Les personnes qui ont quitté la ville pour des raisons de sécurité ou simplement pour des raisons financières peuvent ne pas y revenir. Combiné à la viabilité croissante du travail à distance et des contrats « zéro heure », nous pourrions assister à une nouvelle évacuation de la ville et à une nouvelle vague de suburbanisation. […]

Le sort de l’environnement urbain lui-même, ainsi que des restaurants et des commerces de détail qui le composent, dépendra des interventions gouvernementales à toutes les échelles. Sans une aide suffisante aux particuliers et aux petites entreprises (et même avec cette aide, dans une moindre mesure), les fermetures généralisées créeront un vide dans la demande d’immobilier commercial. […]

Marques

Dans la plupart des cas, les biens et services de marque auraient probablement pris le dessus sur notre culture et notre état d’esprit dans les années 2010. Cependant, la tristement célèbre catégorie des produits de marque millenials financés par des fonds de capital-risque et destinés directement aux consommateurs est reconnaissable comme le résultat de la politique monétaire américaine. L’assouplissement quantitatif et les faibles taux d’intérêt ont rendu possible l’emprunt à bon marché, et l’expansion du capital-risque qui en a résulté a permis de financer de nombreuses entreprises traditionnelles de produits de consommation. Ainsi, bien que l’esthétique de l’authenticité et la « médiocrité premium » soient apparues à la suite de la crise financière, elles ont été soutenues par l’impression de monnaie.

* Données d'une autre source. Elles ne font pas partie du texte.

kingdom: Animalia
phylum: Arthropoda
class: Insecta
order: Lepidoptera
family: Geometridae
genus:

→ Maintenant que quelques marques de DTC très connues ont déçu sur le marché public et que l’économie s’effondre, le modèle commercial de DTC basé sur le capital-risque va probablement entrer dans sa propre récession. Sans DTC, il existe une opportunité pour une variété d’acteurs plus petits et plus durablement financés qui ne cherchent pas l’hypercroissance.

Il convient de rappeler que DTC n’est pas seulement un type de marque, mais un modèle commercial qui utilise efficacement un financement à risque infini pour inonder le marché de publicités et s’approprier des parts de marché. Si cela n’est plus possible…

→ Il sera probablement de plus en plus important de construire des marques autour d’une propriété partagée avec les clients. Il faut s’attendre à une augmentation du financement par la foule, du mécénat, de la communauté et des stratégies de mise sur le marché basées sur l’adhésion, qui feront de la propriété un élément explicite de l’expérience de la marque. Plusieurs équipes « crypto-adjacentes » explorent déjà ce territoire.

Les micro-marques seront dévastées par la récession. Nous verrons probablement des entreprises de dropshipping et d’autres entreprises à faible marge (de la taille d’un magasin de skate) rayées de la carte en raison de difficultés financières et d’interruptions de la chaîne d’approvisionnement. Une question que je me pose ici est de savoir quels types de chaîne d’approvisionnement ne seront pas bouleversés ? L’Asie du Sud-Est semble être moins touchée par le virus.

D’un autre côté, il sera toujours aussi facile de créer une identité visuelle et de mettre en place la technologie nécessaire pour faire fonctionner une marque. Quels types de marques fonctionnent en ligne – ou sont les premières en ligne ?

→ Les marques de médias et de contenu avec des modèles d’adhésion auront probablement de très bons résultats, tout comme les jeux, qu’ils soient indépendants ou sur des plateformes comme Roblox. Nous verrons davantage de marques qui ne détiennent aucun actif, mais qui sont simplement des regroupements d’individus se donnant un nom et une présence.